▸ CONSIGNES
1: Veuillez citer à l'identique, dans la page sur Pierre Chartron, tout ce qui va de « Lorsque je passe » jusqu'à « a habité (1795-1874). ».
2: Selon la page sur Pierre Chartron, dans quelle ville Pierre a-t-il étudié le droit ?

▸ PAGE
──────────────────────────────

Lorsque je passe dans la rue Grenette, je m’arrête devant son magasin, et je prends le temps de réveiller Pierre Chartron, (sosa 88), négociant en toiles à Lyon.
Sur cette StoryMap, j'ai retracé les lieux où il a habité (1795-1874).
Pierre Chartron est le petit-fils d'un maître fabriquant en étoffes de soye, son père était apprêteur de gazes à Lyon, avant d’aller s’installer à Villemoirieu où Pierre est né en 1795. Je m’interroge sur ce lieu inattendu où il a vécu durant quelques années. Il se pourrait qu’il ait souhaité s’éloigner de Lyon, préférant se retirer comme agriculteur en Isère, plutôt que de rester pris dans la tourmente révolutionnaire. Sa belle-famille a souffert de la Terreur. Son beau-père Gaspard Margaron a été guillotiné, ses beaux-frères ont émigré en Suisse. François Lupin, celui qui est resté à Lyon a été fusillé.
Pierre est l’aîné; lorsque son père déclare la naissance de sa petite sœur Marguerite Élisabeth en 1792, il est connu comme agent municipal à Villemoirieu. Il était agriculteur trois ans auparavant.
Pierre va étudier le droit à Grenoble. Il travaille ensuite à Lyon, il s’est rapproché de ses oncles et tantes : deux frères qui ont épousé deux sœurs. En se mariant avec sa cousine, il resserre encore le réseau familial rempli d'implexes et de mariages intrafamiliaux unissant les Margaron et les Chartron.
En 1819, Pierre a 24 ans, leurs noces qui viennent d’être célébrées le 8 mai le rendent heureux. Marie Jacques, il préfère l’appeler Jacqueline ou plus tendrement Zélie (source recensement 1838). Il va bien s’entendre avec cette cousine. À dix-huit ans, elle est devenue une belle jeune femme. C’est à elle qu’il pense, alors qu’il descend d’un pas allègre depuis les pentes de la Croix-Rousse vers la Presqu’île.

──────────────────────────────

▸ DONNÉES EXTRAITES
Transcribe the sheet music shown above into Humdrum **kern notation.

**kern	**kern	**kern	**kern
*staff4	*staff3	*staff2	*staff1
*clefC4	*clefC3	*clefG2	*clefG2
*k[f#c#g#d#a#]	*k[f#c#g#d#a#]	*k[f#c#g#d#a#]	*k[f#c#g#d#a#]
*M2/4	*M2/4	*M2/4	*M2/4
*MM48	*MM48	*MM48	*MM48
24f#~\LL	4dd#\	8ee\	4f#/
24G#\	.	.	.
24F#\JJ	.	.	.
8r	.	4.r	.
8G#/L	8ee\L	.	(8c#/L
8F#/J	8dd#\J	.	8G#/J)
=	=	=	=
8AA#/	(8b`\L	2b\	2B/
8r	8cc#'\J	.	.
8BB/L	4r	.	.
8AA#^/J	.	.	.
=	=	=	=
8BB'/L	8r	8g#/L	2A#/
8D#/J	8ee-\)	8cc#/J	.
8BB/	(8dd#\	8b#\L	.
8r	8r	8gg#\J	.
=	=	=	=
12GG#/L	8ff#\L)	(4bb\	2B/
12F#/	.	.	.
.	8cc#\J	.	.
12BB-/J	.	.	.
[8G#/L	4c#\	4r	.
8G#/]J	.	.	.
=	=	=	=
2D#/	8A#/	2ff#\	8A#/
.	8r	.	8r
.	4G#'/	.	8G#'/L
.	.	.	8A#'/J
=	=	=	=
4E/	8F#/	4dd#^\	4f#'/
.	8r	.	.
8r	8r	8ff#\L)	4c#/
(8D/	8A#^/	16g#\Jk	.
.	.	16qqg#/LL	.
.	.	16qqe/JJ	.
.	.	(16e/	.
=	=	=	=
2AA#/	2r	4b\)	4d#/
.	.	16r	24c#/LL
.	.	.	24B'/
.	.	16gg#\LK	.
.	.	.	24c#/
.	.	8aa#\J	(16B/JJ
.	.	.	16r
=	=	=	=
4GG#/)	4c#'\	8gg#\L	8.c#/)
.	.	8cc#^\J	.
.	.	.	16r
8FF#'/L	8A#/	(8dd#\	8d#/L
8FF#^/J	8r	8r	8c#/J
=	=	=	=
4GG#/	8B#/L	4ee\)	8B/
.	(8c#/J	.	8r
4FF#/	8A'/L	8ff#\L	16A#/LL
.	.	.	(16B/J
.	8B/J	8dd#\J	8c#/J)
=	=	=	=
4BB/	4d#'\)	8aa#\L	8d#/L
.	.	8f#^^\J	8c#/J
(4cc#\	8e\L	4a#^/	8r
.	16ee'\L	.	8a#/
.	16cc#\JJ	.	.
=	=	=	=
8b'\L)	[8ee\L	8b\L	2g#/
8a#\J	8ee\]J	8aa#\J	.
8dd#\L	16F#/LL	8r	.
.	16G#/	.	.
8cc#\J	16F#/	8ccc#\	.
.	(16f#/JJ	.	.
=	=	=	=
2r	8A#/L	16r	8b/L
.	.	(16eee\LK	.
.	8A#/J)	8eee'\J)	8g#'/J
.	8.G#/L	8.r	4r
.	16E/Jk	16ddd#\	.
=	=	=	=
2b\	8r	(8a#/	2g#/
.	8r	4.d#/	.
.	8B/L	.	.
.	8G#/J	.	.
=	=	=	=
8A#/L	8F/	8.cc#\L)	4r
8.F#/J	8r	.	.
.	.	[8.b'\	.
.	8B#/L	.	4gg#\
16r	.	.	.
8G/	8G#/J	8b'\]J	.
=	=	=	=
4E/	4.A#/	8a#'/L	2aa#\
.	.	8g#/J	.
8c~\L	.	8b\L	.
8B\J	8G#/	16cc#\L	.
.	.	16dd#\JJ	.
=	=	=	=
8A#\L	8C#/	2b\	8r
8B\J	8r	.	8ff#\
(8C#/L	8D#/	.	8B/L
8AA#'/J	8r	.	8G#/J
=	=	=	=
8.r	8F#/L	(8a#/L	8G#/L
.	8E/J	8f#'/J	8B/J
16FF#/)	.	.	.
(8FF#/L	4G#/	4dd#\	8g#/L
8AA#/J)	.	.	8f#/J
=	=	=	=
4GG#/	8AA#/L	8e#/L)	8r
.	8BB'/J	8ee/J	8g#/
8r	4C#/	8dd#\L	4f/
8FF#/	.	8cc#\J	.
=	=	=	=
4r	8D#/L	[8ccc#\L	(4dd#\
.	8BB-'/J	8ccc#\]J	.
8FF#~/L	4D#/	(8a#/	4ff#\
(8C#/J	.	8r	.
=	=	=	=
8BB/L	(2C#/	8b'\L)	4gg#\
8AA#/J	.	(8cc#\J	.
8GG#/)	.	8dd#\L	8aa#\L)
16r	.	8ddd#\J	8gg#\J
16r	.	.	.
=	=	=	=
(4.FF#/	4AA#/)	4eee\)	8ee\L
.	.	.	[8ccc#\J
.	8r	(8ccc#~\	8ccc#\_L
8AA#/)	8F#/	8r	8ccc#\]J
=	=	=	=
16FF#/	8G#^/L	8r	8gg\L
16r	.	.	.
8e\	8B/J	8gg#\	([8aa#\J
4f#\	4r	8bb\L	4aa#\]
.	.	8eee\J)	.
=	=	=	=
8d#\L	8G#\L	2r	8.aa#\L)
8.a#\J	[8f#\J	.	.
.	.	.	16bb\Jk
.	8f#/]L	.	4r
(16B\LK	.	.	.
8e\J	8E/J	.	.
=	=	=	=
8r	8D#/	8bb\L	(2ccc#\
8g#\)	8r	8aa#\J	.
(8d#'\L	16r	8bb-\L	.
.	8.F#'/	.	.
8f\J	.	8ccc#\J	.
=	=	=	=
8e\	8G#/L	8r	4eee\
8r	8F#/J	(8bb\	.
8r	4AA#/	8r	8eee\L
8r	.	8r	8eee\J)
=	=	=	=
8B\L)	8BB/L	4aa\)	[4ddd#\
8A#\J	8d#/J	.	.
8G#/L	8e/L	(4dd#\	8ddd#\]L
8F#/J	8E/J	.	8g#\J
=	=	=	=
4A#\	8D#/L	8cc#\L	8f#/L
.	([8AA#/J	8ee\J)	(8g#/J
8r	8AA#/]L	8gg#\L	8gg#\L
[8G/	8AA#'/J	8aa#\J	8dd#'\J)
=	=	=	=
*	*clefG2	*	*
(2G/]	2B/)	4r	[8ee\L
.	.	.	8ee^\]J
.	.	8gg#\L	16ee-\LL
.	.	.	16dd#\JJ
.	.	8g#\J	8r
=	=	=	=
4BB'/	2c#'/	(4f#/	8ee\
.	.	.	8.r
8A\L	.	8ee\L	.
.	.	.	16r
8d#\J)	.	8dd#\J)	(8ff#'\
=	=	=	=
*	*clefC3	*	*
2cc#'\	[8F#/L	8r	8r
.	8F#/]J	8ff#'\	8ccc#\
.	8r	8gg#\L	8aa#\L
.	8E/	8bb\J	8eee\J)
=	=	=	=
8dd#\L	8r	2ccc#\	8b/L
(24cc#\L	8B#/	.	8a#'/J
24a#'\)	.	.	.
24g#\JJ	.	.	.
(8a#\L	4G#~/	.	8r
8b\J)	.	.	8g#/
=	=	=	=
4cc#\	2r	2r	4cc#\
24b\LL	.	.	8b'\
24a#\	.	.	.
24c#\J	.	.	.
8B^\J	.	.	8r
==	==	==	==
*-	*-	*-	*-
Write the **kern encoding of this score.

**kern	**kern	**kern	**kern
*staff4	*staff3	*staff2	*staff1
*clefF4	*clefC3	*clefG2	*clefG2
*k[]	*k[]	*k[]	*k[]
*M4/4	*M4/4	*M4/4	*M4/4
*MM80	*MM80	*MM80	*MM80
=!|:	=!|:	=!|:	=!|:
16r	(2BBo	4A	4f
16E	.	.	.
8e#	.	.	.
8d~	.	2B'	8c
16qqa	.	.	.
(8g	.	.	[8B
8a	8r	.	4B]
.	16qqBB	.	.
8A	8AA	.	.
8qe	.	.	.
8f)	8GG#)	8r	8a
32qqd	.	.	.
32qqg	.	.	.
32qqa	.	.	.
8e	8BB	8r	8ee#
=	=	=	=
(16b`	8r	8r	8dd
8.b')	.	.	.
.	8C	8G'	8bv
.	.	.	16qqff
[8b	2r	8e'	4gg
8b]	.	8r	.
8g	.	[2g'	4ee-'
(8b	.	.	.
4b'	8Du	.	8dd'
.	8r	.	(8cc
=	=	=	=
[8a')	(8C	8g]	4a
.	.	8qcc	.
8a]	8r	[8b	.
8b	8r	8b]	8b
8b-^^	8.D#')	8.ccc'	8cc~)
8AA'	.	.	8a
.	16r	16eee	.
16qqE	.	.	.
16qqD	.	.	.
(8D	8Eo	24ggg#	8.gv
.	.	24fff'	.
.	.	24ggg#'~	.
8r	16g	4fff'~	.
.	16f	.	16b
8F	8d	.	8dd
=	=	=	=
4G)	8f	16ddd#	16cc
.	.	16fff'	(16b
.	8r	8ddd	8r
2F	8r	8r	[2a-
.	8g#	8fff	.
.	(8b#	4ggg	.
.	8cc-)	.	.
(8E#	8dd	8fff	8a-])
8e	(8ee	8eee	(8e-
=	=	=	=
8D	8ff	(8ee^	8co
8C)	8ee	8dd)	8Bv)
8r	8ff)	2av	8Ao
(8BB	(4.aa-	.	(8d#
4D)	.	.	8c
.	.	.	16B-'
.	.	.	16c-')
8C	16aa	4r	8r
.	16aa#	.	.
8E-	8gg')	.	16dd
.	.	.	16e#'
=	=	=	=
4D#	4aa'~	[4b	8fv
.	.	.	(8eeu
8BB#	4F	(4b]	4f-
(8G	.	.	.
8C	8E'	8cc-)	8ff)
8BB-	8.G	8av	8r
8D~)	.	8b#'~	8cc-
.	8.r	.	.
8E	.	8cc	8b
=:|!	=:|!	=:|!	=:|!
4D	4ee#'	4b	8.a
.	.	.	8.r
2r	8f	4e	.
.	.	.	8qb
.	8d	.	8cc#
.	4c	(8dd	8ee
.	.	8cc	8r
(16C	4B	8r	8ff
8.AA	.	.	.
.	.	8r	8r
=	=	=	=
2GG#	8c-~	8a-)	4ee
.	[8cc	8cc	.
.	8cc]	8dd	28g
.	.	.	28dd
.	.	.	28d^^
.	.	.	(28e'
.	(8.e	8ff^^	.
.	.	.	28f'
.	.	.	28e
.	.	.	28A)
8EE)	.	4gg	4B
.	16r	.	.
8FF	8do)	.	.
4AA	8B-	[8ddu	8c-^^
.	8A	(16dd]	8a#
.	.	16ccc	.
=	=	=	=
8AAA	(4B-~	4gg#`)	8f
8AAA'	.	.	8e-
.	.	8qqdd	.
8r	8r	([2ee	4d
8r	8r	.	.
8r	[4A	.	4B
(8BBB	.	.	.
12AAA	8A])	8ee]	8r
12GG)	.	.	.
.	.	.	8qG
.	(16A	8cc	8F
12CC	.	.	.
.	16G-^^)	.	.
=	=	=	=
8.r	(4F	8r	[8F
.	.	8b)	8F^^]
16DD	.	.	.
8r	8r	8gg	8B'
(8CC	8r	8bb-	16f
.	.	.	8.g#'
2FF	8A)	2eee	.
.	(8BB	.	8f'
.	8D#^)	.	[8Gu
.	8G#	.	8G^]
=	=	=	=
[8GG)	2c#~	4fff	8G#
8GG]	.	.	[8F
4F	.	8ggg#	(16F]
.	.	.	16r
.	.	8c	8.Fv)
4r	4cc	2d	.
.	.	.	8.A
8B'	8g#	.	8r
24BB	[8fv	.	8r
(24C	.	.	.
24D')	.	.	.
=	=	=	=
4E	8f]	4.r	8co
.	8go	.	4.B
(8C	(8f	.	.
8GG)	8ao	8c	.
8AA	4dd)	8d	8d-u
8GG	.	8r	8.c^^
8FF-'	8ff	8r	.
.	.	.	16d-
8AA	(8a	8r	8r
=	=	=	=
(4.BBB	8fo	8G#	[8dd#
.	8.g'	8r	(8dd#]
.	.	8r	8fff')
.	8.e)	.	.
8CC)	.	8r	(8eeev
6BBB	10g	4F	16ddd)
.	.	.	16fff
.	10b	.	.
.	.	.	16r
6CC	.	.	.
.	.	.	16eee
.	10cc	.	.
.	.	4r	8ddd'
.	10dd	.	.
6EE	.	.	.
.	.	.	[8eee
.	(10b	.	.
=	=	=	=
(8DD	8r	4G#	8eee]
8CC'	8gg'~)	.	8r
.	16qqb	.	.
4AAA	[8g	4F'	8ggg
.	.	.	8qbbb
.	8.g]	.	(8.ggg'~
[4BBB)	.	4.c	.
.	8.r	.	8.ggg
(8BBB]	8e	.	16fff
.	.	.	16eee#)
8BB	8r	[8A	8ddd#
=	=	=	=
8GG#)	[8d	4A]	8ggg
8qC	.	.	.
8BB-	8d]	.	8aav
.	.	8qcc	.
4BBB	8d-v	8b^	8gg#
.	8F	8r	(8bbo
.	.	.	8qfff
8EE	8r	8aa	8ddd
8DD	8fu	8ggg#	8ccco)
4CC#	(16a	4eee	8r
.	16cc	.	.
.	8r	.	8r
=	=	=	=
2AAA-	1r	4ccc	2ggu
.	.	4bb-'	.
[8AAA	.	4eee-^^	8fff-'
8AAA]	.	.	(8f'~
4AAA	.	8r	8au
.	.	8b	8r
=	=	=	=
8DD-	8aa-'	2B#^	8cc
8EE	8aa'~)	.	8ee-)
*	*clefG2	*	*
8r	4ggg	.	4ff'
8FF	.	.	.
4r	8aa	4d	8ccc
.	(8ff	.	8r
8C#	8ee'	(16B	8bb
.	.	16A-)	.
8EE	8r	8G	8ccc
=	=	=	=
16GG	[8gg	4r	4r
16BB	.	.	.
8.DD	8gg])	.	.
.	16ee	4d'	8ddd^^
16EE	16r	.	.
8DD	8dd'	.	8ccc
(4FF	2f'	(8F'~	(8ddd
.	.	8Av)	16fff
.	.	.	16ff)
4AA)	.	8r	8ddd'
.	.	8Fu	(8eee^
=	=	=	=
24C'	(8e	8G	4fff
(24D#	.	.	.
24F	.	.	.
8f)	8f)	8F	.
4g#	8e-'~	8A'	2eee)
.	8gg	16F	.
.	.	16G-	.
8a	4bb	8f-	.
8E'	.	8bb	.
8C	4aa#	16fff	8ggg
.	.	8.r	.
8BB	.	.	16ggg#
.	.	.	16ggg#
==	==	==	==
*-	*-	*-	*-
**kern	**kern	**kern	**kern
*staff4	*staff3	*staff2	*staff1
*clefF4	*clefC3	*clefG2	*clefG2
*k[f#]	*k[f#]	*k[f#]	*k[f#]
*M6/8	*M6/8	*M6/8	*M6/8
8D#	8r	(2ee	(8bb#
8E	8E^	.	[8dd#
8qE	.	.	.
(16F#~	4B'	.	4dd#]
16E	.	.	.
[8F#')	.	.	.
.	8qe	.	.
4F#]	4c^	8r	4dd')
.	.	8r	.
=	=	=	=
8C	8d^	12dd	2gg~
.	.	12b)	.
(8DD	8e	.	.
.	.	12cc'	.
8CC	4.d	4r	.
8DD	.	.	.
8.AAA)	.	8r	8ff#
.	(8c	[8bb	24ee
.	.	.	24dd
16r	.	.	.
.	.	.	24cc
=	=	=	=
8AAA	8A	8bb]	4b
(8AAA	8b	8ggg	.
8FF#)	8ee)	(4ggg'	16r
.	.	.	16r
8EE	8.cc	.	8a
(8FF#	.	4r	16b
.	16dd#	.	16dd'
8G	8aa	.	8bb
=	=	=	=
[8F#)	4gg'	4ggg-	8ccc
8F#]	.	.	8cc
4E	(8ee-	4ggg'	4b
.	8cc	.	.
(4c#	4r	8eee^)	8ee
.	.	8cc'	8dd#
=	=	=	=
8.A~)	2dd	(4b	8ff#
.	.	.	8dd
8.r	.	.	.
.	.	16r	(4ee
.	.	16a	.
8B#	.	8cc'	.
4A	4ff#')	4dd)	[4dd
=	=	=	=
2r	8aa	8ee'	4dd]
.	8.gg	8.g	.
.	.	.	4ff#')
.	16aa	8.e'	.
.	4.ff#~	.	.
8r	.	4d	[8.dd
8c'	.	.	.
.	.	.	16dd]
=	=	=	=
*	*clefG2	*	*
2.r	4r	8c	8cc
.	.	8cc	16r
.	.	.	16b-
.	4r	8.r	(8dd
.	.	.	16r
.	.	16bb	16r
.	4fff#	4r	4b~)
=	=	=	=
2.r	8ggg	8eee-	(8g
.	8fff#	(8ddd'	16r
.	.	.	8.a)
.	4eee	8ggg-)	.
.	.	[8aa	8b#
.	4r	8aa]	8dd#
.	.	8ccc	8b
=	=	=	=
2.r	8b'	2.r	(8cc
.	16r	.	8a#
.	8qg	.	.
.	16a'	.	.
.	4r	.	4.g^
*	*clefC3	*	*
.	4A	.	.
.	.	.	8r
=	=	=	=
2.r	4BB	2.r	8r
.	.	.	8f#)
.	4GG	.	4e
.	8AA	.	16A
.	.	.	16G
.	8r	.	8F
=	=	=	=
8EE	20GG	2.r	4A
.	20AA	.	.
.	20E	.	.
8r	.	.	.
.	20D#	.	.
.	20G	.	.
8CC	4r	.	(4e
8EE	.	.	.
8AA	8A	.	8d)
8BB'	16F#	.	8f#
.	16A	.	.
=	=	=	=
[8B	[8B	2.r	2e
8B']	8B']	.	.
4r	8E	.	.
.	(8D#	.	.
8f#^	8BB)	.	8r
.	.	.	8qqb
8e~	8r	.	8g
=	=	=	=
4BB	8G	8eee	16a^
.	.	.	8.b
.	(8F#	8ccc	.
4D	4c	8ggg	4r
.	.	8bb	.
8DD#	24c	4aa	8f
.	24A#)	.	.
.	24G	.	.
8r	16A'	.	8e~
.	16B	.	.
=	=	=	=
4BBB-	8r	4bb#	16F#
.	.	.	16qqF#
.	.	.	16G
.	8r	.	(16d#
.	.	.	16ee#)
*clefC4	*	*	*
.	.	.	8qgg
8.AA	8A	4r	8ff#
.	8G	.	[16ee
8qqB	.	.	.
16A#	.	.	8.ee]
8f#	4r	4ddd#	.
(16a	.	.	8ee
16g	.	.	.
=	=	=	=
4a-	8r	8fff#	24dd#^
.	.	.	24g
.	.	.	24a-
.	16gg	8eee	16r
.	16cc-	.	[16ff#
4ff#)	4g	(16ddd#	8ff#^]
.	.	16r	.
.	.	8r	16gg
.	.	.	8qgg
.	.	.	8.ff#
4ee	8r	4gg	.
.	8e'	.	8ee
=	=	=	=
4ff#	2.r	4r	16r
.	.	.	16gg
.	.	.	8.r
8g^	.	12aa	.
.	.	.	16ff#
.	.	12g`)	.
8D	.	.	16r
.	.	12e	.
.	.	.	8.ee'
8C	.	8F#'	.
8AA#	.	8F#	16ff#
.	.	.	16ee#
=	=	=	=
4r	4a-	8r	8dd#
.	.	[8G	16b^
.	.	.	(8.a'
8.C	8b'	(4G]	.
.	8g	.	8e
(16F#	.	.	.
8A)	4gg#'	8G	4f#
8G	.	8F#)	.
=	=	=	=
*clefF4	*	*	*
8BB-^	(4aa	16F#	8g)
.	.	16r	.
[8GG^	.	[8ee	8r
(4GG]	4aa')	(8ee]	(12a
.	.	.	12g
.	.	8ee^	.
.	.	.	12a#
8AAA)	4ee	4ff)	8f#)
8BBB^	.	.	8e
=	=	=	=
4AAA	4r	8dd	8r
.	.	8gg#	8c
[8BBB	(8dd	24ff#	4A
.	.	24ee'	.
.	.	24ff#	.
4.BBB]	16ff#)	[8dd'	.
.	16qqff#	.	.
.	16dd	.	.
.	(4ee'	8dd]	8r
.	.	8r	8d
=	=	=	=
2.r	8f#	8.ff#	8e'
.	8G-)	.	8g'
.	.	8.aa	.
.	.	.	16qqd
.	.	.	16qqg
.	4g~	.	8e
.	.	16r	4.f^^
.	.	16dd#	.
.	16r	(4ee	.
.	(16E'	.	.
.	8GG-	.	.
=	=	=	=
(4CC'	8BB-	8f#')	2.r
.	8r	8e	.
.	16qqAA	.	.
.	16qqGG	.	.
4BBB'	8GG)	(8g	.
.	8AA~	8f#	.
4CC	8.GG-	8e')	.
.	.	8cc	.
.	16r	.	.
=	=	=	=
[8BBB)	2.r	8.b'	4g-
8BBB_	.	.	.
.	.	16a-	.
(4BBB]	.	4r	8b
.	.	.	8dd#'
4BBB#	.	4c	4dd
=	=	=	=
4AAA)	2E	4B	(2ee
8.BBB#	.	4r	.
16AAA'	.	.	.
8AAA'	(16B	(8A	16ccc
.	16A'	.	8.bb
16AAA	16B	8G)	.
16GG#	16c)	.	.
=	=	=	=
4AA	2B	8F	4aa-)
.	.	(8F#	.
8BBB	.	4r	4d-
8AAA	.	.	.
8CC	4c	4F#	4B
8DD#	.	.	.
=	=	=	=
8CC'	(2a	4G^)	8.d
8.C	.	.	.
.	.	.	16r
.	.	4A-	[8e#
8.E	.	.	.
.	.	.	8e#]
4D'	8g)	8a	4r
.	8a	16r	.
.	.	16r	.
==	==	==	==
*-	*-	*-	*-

──────────────────────────────

▸ RÉPONSES ATTENDUES
1:
Lorsque je passe dans la rue Grenette, je m’arrête devant son magasin, et je prends le temps de réveiller Pierre Chartron, (sosa 88), négociant en toiles à Lyon.
Sur cette StoryMap, j'ai retracé les lieux où il a habité (1795-1874).

2: À Grenoble.